Obviously, there is not even one iota of evidence on record to show that the surgeons either Dr. Verma or Dr. Telemaque, who performed the operations or incision for removing the twig or treating the plaintiff for the injury. I accept the evidence of the expert witness, the Ophthalmologist in that there has been no professional negligence on the part of the surgeons in treating the plaintiff for the injury.
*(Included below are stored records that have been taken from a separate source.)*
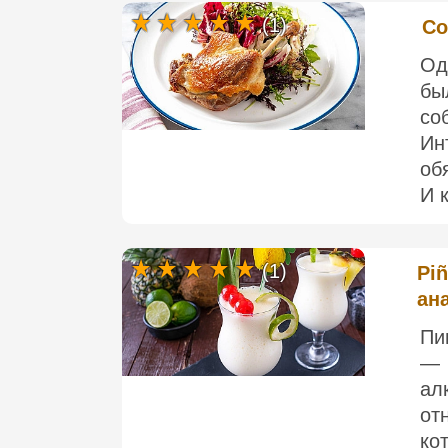
(1)
Co
Од
бы
со
Ин
об
И к
(1)
Piñ
ан
Пи
— 
ал
от
ко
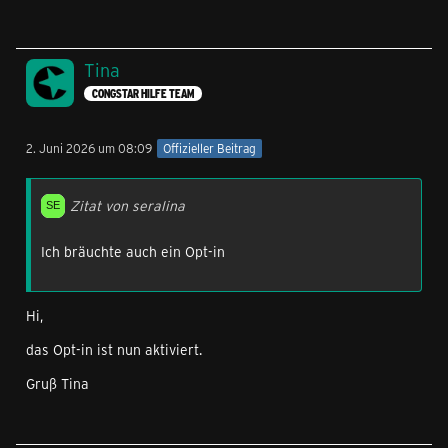
Tina
CONGSTAR HILFE TEAM
2. Juni 2026 um 08:09
Offizieller Beitrag
Zitat von seralina
Ich bräuchte auch ein Opt-in
Hi,
das Opt-in ist nun aktiviert.
Gruß Tina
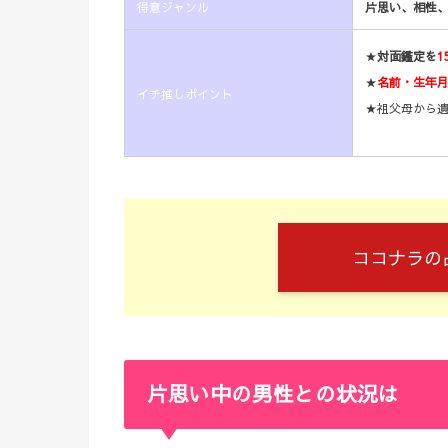
得意ジャンル
片思い、相性、
★
対面鑑定を
1
★
名前・生年
イチ推しポイント
★祖父母から
ココナラの
片思い中の男性との状況は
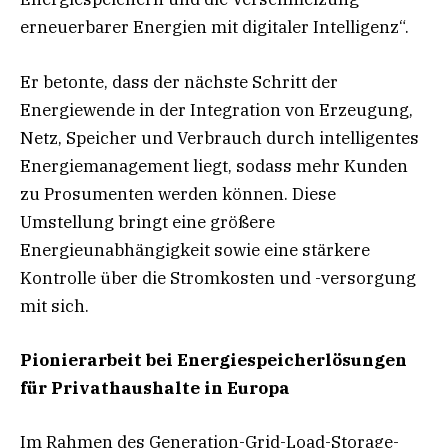
erneuerbarer Energien mit digitaler Intelligenz“.
Er betonte, dass der nächste Schritt der
Energiewende in der Integration von Erzeugung,
Netz, Speicher und Verbrauch durch intelligentes
Energiemanagement liegt, sodass mehr Kunden
zu Prosumenten werden können. Diese
Umstellung bringt eine größere
Energieunabhängigkeit sowie eine stärkere
Kontrolle über die Stromkosten und -versorgung
mit sich.
Pionierarbeit bei Energiespeicherlösungen
für Privathaushalte in Europa
Im Rahmen des Generation-Grid-Load-Storage-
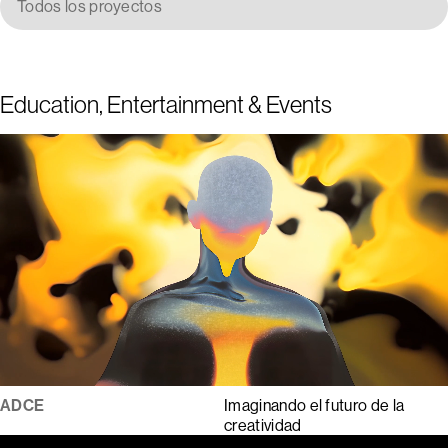
Todos los proyectos
Education, Entertainment & Events
ADCE
Imaginando el futuro de la
creatividad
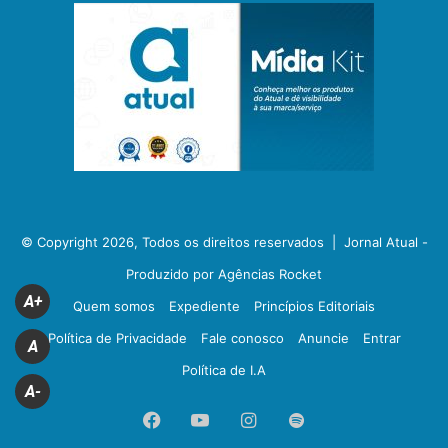
© Copyright 2026, Todos os direitos reservados |
Jornal Atual -
Produzido por Agências Rocket
A+
Quem somos
Expediente
Princípios Editoriais
Política de Privacidade
Fale conosco
Anuncie
Entrar
A
Política de I.A
A-
Facebook
YouTube
Instagram
Spotify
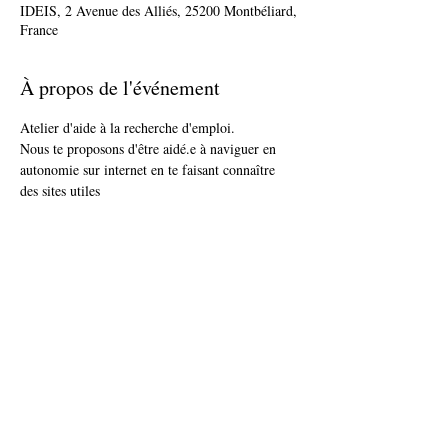
IDEIS, 2 Avenue des Alliés, 25200 Montbéliard,
France
À propos de l'événement
Atelier d'aide à la recherche d'emploi.
Nous te proposons d'être aidé.e à naviguer en 
autonomie sur internet en te faisant connaître 
des sites utiles 
pour ta recherche d'emploi : CV, lettre de 
motivation, conseils pour l'entretien 
d'embauche, agences d'emploi...
N'oublie pas ton CV
Partager cet événement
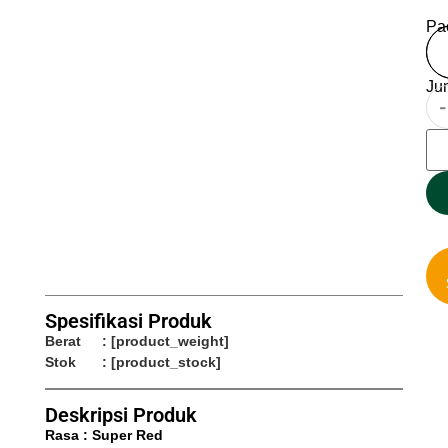
Pa
Ju
-
Spesifikasi Produk
Berat
: [product_weight]
Stok
: [product_stock]
Deskripsi Produk
Rasa : Super Red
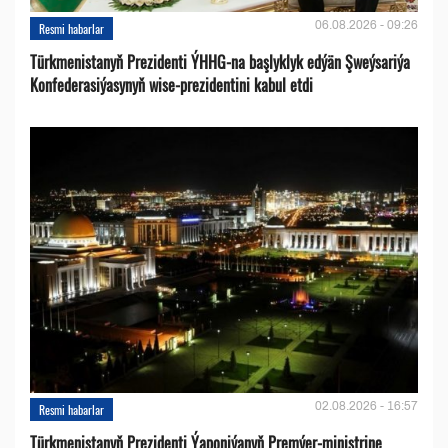
06.08.2026 - 09:26
Resmi habarlar
Türkmenistanyň Prezidenti ÝHHG-na başlyklyk edýän Şweýsariýa
Konfederasiýasynyň wise-prezidentini kabul etdi
02.08.2026 - 16:57
Resmi habarlar
Türkmenistanyň Prezidenti Ýaponiýanyň Premýer-ministrine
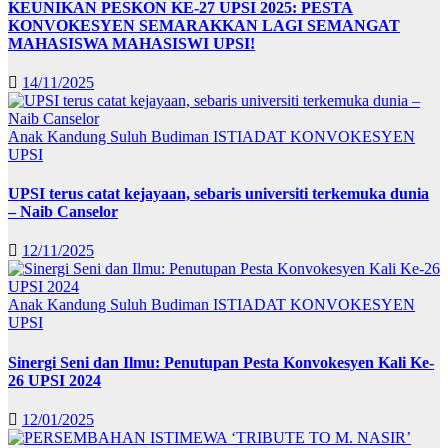
KEUNIKAN PESKON KE-27 UPSI 2025: PESTA
KONVOKESYEN SEMARAKKAN LAGI SEMANGAT
MAHASISWA MAHASISWI UPSI!
14/11/2025
Anak Kandung Suluh Budiman
ISTIADAT KONVOKESYEN
UPSI
UPSI terus catat kejayaan, sebaris universiti terkemuka dunia
– Naib Canselor
12/11/2025
Anak Kandung Suluh Budiman
ISTIADAT KONVOKESYEN
UPSI
Sinergi Seni dan Ilmu: Penutupan Pesta Konvokesyen Kali Ke-
26 UPSI 2024
12/01/2025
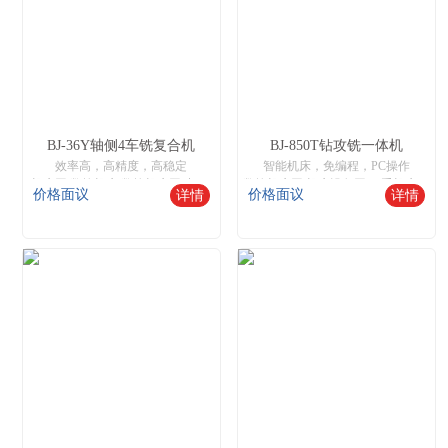
BJ-36Y轴侧4车铣复合机
BJ-850T钻攻铣一体机
效率高，高精度，高稳定
智能机床，免编程，PC操作
机床网,数控机床,数控机床网,中国数控机床网,机床设备网,智能数控机床,二手机床网,数控木工机床厂家
数控机床网,机床设备网,二手机床网,数控木工机床厂家
价格面议
价格面议
详情
详情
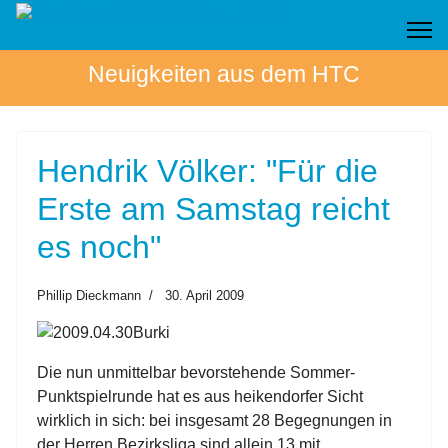
Neuigkeiten aus dem HTC
Hendrik Völker: "Für die
Erste am Samstag reicht
es noch"
Phillip Dieckmann
30. April 2009
Die nun unmittelbar bevorstehende Sommer-
Punktspielrunde hat es aus heikendorfer Sicht
wirklich in sich: bei insgesamt 28 Begegnungen in
der Herren Bezirksliga sind allein 13 mit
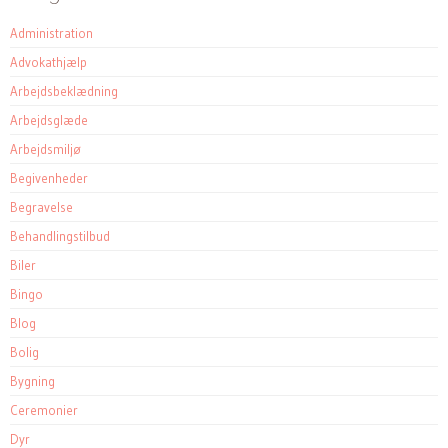
Administration
Advokathjælp
Arbejdsbeklædning
Arbejdsglæde
Arbejdsmiljø
Begivenheder
Begravelse
Behandlingstilbud
Biler
Bingo
Blog
Bolig
Bygning
Ceremonier
Dyr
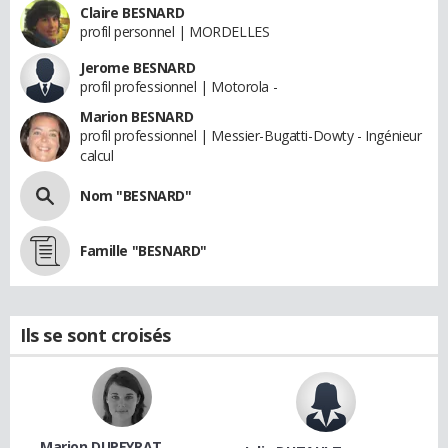
Claire BESNARD
profil personnel | MORDELLES
Jerome BESNARD
profil professionnel | Motorola -
Marion BESNARD
profil professionnel | Messier-Bugatti-Dowty - Ingénieur
calcul
Nom "BESNARD"
Famille "BESNARD"
Ils se sont croisés
Marion DUPEYRAT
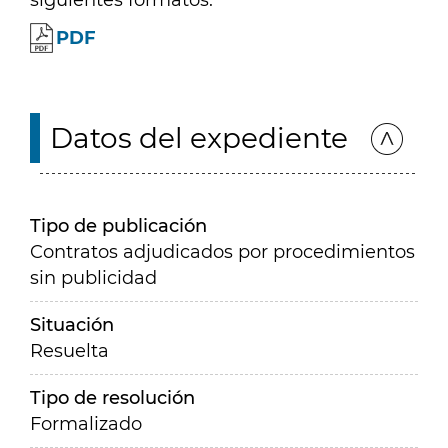
siguientes formatos:
PDF
Datos del expediente
Tipo de publicación
Contratos adjudicados por procedimientos
sin publicidad
Situación
Resuelta
Tipo de resolución
Formalizado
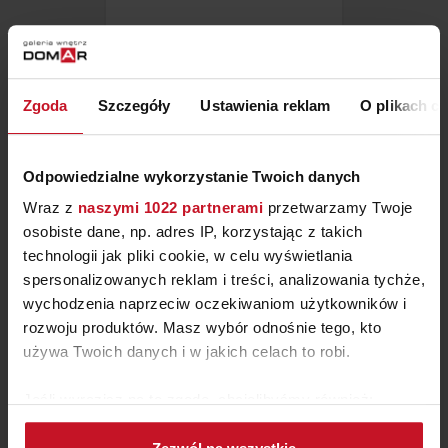
SALON MP MALIBU
ZAPYTAJ O CENĘ W SALONIE
Zgoda
Szczegóły
Ustawienia reklam
O plikach c
Odpowiedzialne wykorzystanie Twoich danych
Wraz z
naszymi 1022 partnerami
przetwarzamy Twoje
osobiste dane, np. adres IP, korzystając z takich
technologii jak pliki cookie, w celu wyświetlania
spersonalizowanych reklam i treści, analizowania tychże,
wychodzenia naprzeciw oczekiwaniom użytkowników i
rozwoju produktów. Masz wybór odnośnie tego, kto
używa Twoich danych i w jakich celach to robi.
Jeśli wyrazisz na to zgodę, chcielibyśmy również:
SYPIALNIA PIUMA
Gromadzić dane dotyczące Twojej lokalizacji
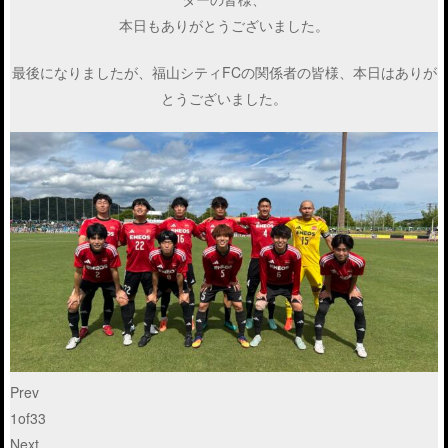
本日もありがとうございました。
最後になりましたが、福山シティFCの関係者の皆様、本日はありが
とうございました。
Prev
1
of
33
Next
Their diagnostic procedure and decisions were correct even though they had to repeatedly operate to remove the twig and residual piece.


It is also pertinent to note that loss of vision was inevitable due to damage to the optic nerves. Nothing could have prevented its development. The surgical intervention or the surgeon has nothing to do with it nor can this be attributed to any medical negligence on the part of the surgeon. In Hotson v East Berkshire Health Authority [1987] 2 All England 909 the claimant suffered an injury and was referred to hospital where a doctor negligently failed to diagnose his condition. The House of Lords rejected the claimant’s claim because the vascular necrosis which developed was found to have been inevitable and there was nothing that could have been done even had the Defendant made a correct diagnosis.


Having said that I note that an allegation of negligence against medical personnel should be regarded as serious and that the standard of proof should therefore, be of a high degree of probability per White House vs. Jordan (1980)AllER 650.I find the evidence of Dr. Vermais uncontroverted, strong and credible in every aspect of the case for the defence. In my judgment, the surgeons, doctors and other medical personnel who operated and medically treated the plaintiff for the injury did exercise reasonable care and the necessary skills required of them in their treatment on the plaintiff. As I see it, the presence of foreign body and its residual pieces necessitated the revision of surgeries to remove it completely, it happed not through medical negligence of the employees of the defendant at the Victoria Hospital or by the want of any skill in the surgeon who operated the plaintiff for the injury. In fact, as a consequence of Hotsonsupra, in many medical negligence actions the dispute between the parties is whether the defendant’s negligence has, on a balance of probabilities, had a material effect on the outcome of the claimant’s injury/disease or not. In the present case, even if one assumes, for the sake of argument that the defendant had been negligent in providing surgical treatment, still there is no causal link between the “total blindness in the right eye” and the “medical negligence” in surgery. Indeed, total blindness occurred from the outcome of the plaintiff’s injury, its nature, location and his physiological constitution, not from any medical negligence on the part of the surgeons or any other employee of the defendant, who treated the plaintiff for the injury in question and so I conclude.


In the final analysis, I find that the plaintiff has failed to show on a preponderance of probabilities that either the defendant or any of the employees of the defendant namely, surgeons, doctors, and staff of the Victoria Central Hospital, who operated the plaintiff for the injury, committed any negligent act or omission in the course of surgical treatment given to the plaintiff during the relevant period, which resulted in blindness. However, the defendant is liable to compensate the plaintiff for the pain and suffering he underwent for three days, due to Dr. Varma’s failure to detect the foreign body - the twig -using CT scan at the earliest opportunity and time. Therefore, I partly allow the plaintiff’s claim and award the sum of Rs 100,000/- to the plaintiff for pain and suffering and inconvenience. I enter judgment for the plaintiff accordingly, with costs of this action.